Security Sense: If I Can Verify Data Breaches, so Can Those Who Are Breached
Companies are often slow to acknowledge they've suffered a data breach, but verification of a publicly leaked breach is often the easy bit.
April 24, 2016
Data breaches have become an inevitability of life. As sure as we can put data on the web, someone else can take it and then spread it around for all to see. Some of us see it more than others; by virtue of me running the free Have I been pwned (HIBP) service, I see more than my fair share of breaches. I help people understand their exposure by enabling them to find their data on my service but before doing that I always – always – ensure I’m confident the breach is actually legitimate.

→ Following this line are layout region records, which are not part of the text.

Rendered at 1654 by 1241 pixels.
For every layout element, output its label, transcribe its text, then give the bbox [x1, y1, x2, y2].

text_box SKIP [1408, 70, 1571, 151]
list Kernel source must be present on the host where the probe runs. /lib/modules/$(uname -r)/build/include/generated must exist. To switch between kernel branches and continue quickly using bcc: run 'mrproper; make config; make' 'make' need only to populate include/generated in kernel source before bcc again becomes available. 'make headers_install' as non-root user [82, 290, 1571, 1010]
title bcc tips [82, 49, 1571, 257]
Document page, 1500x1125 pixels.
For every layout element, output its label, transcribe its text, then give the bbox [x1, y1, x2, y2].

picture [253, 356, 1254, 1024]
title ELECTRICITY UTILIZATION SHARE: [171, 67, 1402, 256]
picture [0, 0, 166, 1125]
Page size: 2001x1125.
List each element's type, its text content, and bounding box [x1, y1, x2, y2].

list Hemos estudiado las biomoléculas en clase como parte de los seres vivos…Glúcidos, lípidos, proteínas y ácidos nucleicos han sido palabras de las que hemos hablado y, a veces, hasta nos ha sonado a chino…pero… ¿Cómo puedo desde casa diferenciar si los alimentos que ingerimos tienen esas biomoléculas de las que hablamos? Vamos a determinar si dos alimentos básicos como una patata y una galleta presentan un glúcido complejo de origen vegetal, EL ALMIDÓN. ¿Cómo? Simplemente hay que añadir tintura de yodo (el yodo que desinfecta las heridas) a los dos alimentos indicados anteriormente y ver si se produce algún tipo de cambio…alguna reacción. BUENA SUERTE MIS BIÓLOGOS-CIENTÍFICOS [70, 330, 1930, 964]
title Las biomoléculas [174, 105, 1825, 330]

Recently, a couple of particular incidents got me thinking about data breach verification. One of those was the breach I wrote about in my last column, namely the incident with 55 million voter records in the Philippines being exposed. This incident was first covered by the press on March 27 when the election commission’s website was defaced yet somehow, at least as of three days ago, they still have no idea if the breach is legit.
I’m confident the breach is legit and I shared the secret to how I reached this conclusion when I wrote an in-depth piece on the breach. I got in touch with people in the data dump and had a discussion with them like this:
Me: Is this your data?
Them: Yes
Easy, right? To clarify, I contacted people who were subscribed to HIBP (there’s about 370k of them) and asked for their assistance. I gave them a bit of data and they confirmed whether it was legitimate or not. In some cases, they also provided me with a piece of info to verify which avoided the risk of them simply answering in the affirmative to everything I asked. In this case, one individual gave me a portion of their passport number and sure enough, it was a positive match to the data breach.
Today I’ve been looking at the Naughty America data breach which was in the news 10 days ago. The breach itself is dated March 14 which is a day short of six weeks before the time of writing. Yet somehow, Naughty America have yet to acknowledge the incident. In fact, the first a number of their customers knew of the breach was when I contacted them today and repeated the same process as I’d done with the Filipino voters. Not only did I get affirmative responses, one member of the site even emailed me the original welcome email he’d received from them in 2010, complete with the precise date that was stamped on his record in the data breach.
When I verify breaches in this way, I have access to a fraction of 1% of those involved in the data breach by virtue of their HIBP subscription. When the organisations who are breached attempt to verify the incident, they have access to 100% of the source data, including unique, publicly unknown attributes such as record IDs, time stamps and password salts. If verification is taking them more than 3 hours, they’re doing something wrong. If it’s taking them more than 3 weeks, then there are entirely different reasons and they have nothing to do with verifying the legitimacy of the incident.